Medical Excuses and Family Emergencies
There are times in which a student must miss homework sets and/or exams because of a medical situation or a family emergency. If either of these situations arise, the student should discuss the matter at the earliest possible time with (1) his or her academic advisor, (2) a counseling dean, if appropriate, (3) with Professor Orlin.
Sloan Professional Standards

The MIT Sloan School is committed to creating an environment in which every individual can work and study in a culture of mutual respect. When making individual decisions we must keep in mind the interests of the many other stakeholders.

Consistent with the general goal of mutual respect, faculty, students, and staff are reminded to demonstrate:

  • On-time arrival to classes and presentations, with uninterrupted attendance for the duration
  • On-time initiation and termination of classes and presentations
  • Maintenance of a professional atmosphere.
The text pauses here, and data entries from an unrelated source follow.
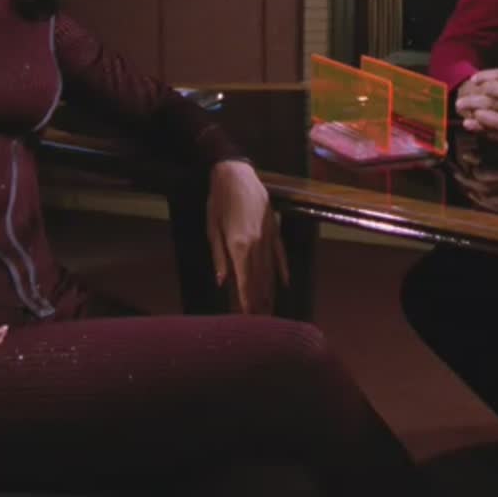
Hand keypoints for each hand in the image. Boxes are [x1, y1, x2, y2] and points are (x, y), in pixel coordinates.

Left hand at [206, 160, 289, 313]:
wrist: (236, 174)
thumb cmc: (218, 201)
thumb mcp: (212, 229)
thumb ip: (219, 256)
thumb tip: (222, 281)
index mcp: (239, 246)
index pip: (244, 281)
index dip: (246, 301)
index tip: (247, 318)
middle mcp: (257, 245)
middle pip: (260, 279)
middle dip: (259, 302)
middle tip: (261, 322)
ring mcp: (269, 238)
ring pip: (271, 270)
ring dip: (271, 291)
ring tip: (271, 309)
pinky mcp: (275, 230)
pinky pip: (280, 254)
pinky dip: (282, 269)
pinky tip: (284, 283)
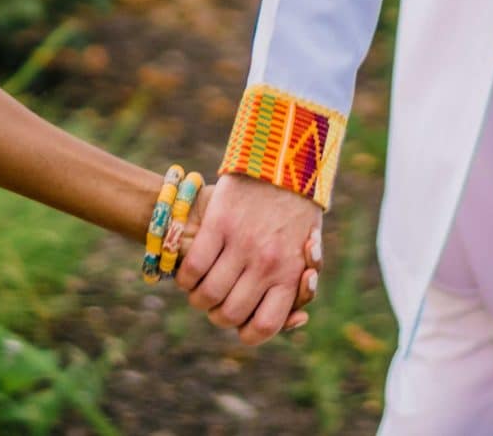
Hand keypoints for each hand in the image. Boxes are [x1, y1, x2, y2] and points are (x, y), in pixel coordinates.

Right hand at [173, 173, 323, 343]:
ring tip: (200, 287)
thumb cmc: (296, 212)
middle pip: (230, 315)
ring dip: (198, 298)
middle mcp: (266, 264)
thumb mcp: (307, 250)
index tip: (241, 322)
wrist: (285, 160)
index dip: (246, 332)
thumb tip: (298, 320)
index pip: (264, 326)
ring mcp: (241, 244)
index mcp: (289, 274)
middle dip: (219, 315)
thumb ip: (299, 286)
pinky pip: (192, 266)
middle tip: (218, 301)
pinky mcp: (219, 223)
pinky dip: (185, 277)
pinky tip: (188, 271)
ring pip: (207, 296)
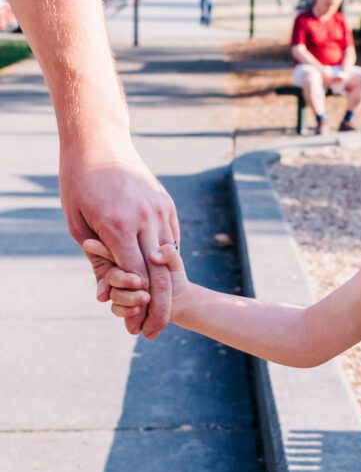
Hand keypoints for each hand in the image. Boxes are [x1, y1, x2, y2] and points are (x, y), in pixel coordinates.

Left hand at [60, 137, 178, 338]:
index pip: (136, 278)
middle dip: (159, 308)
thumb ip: (97, 261)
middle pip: (159, 275)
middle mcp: (144, 219)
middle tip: (154, 330)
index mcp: (118, 227)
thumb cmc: (79, 182)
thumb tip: (106, 295)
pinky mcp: (166, 204)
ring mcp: (159, 210)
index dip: (138, 307)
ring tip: (160, 309)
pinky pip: (171, 239)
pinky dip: (166, 260)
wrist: (99, 140)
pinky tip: (159, 275)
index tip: (136, 328)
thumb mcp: (78, 224)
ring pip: (169, 259)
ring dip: (165, 287)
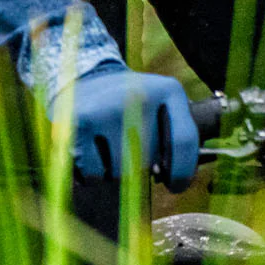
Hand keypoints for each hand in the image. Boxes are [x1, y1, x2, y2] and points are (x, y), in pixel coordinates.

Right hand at [52, 65, 198, 191]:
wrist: (90, 78)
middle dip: (142, 167)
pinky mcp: (79, 121)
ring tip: (111, 146)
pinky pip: (92, 174)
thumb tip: (168, 178)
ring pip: (119, 173)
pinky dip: (93, 173)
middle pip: (148, 161)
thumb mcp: (163, 107)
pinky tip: (93, 150)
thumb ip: (175, 140)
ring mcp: (108, 107)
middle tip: (131, 149)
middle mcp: (139, 95)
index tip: (175, 185)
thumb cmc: (134, 105)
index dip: (183, 173)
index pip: (184, 141)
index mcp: (168, 90)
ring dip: (116, 172)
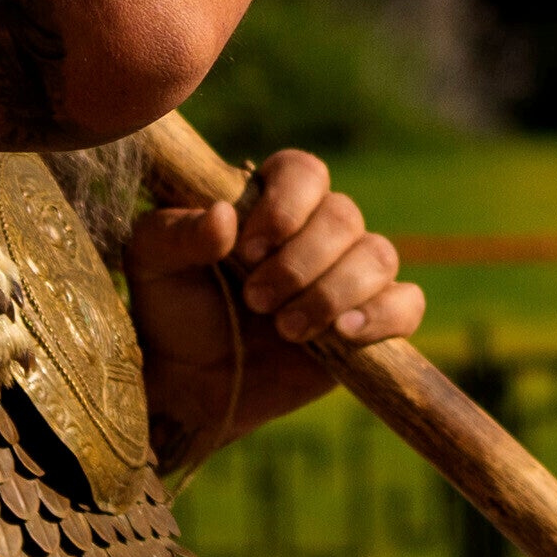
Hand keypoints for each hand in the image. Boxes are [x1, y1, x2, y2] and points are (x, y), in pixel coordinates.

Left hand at [126, 145, 421, 459]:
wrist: (190, 386)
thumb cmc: (171, 312)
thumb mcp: (150, 264)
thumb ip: (176, 233)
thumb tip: (225, 217)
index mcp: (270, 202)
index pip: (304, 171)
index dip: (287, 204)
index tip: (249, 248)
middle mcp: (317, 230)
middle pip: (344, 216)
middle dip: (301, 262)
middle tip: (256, 301)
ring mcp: (349, 275)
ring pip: (379, 255)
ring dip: (333, 292)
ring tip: (286, 329)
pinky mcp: (372, 322)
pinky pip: (406, 303)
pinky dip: (382, 315)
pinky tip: (342, 334)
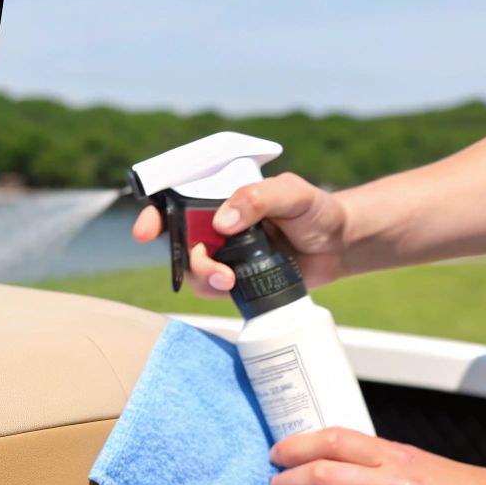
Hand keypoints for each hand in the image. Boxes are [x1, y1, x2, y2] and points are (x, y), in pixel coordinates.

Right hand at [131, 172, 351, 297]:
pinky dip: (219, 292)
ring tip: (230, 280)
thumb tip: (221, 221)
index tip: (145, 230)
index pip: (178, 201)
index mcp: (222, 197)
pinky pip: (215, 290)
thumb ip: (257, 197)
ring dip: (204, 277)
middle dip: (185, 257)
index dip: (155, 215)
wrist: (340, 244)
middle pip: (180, 241)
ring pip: (194, 270)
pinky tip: (239, 288)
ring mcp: (227, 254)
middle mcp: (218, 225)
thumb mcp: (292, 193)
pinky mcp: (239, 280)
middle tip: (212, 265)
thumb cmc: (316, 210)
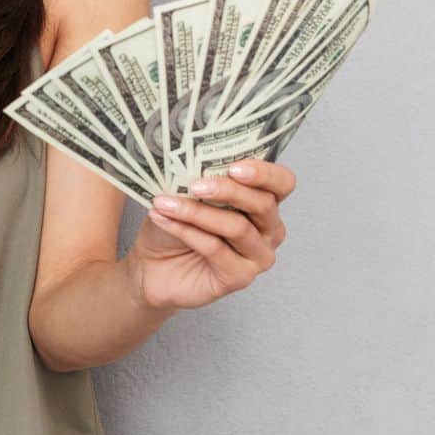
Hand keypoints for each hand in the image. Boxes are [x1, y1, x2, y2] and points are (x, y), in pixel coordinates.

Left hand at [127, 161, 294, 310]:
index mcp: (263, 201)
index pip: (283, 182)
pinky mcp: (239, 277)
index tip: (234, 166)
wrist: (151, 263)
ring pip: (237, 227)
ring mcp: (258, 256)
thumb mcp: (185, 192)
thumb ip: (200, 175)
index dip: (265, 173)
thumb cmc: (175, 222)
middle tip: (194, 185)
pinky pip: (216, 249)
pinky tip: (163, 219)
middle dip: (227, 190)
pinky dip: (185, 231)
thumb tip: (192, 157)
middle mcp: (269, 229)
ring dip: (196, 212)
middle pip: (263, 204)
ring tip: (164, 202)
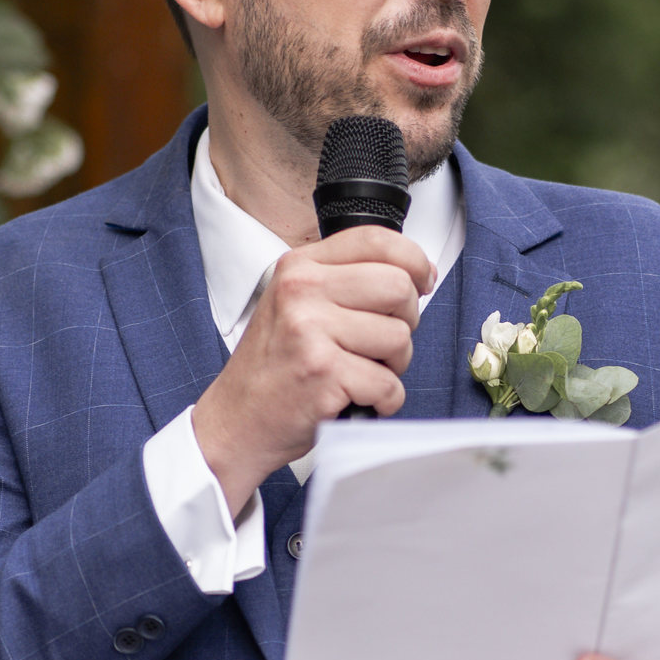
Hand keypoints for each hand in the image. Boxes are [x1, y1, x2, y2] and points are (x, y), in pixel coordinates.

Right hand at [191, 225, 434, 515]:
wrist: (237, 420)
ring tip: (360, 374)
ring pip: (399, 338)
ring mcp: (310, 331)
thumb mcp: (296, 306)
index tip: (422, 281)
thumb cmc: (274, 368)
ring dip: (393, 367)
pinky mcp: (323, 373)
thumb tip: (416, 274)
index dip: (414, 260)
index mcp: (299, 268)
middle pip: (398, 287)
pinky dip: (384, 401)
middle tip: (381, 345)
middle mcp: (302, 292)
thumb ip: (345, 283)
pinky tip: (358, 400)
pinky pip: (389, 384)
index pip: (376, 239)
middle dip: (406, 321)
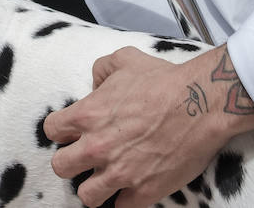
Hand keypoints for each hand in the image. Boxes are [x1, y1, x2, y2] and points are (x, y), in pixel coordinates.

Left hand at [44, 46, 253, 207]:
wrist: (201, 103)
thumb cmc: (164, 80)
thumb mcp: (125, 59)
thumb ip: (101, 70)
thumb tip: (96, 85)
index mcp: (87, 115)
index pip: (52, 131)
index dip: (62, 131)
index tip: (73, 132)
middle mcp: (97, 147)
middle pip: (61, 167)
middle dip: (71, 162)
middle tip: (86, 158)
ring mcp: (120, 172)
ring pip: (87, 196)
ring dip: (94, 187)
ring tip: (106, 178)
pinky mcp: (144, 191)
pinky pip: (121, 206)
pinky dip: (125, 198)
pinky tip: (132, 186)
This includes, but is not limited to:
    • Using respectful comments and humor
    • Employing appropriate manners and decorum, especially when food and drinks are served
    • Utilizing computers and technology suitably (e.g., silencing wireless devices, no web-browsing or emailing)
    • Refraining from distracting or disrespectful activities (e.g., avoiding side conversations and games)
  • Fulfillment of engagements with recruiters and speakers, or timely notification of cancellation
  • Courtesy towards all guests, hosts and participants at any activity associated with the Sloan community
  • Observance of the most conservative standards when one is unsure about which norms apply

These points offer specific illustrative examples to encourage broader reflection of each individual's impact on the Sloan community.

Upholding these expectations and the standards upon which they are based is a shared right and responsibility for all faculty, students and staff at the Sloan School. As a learning and professional community, we seek and deserve no less.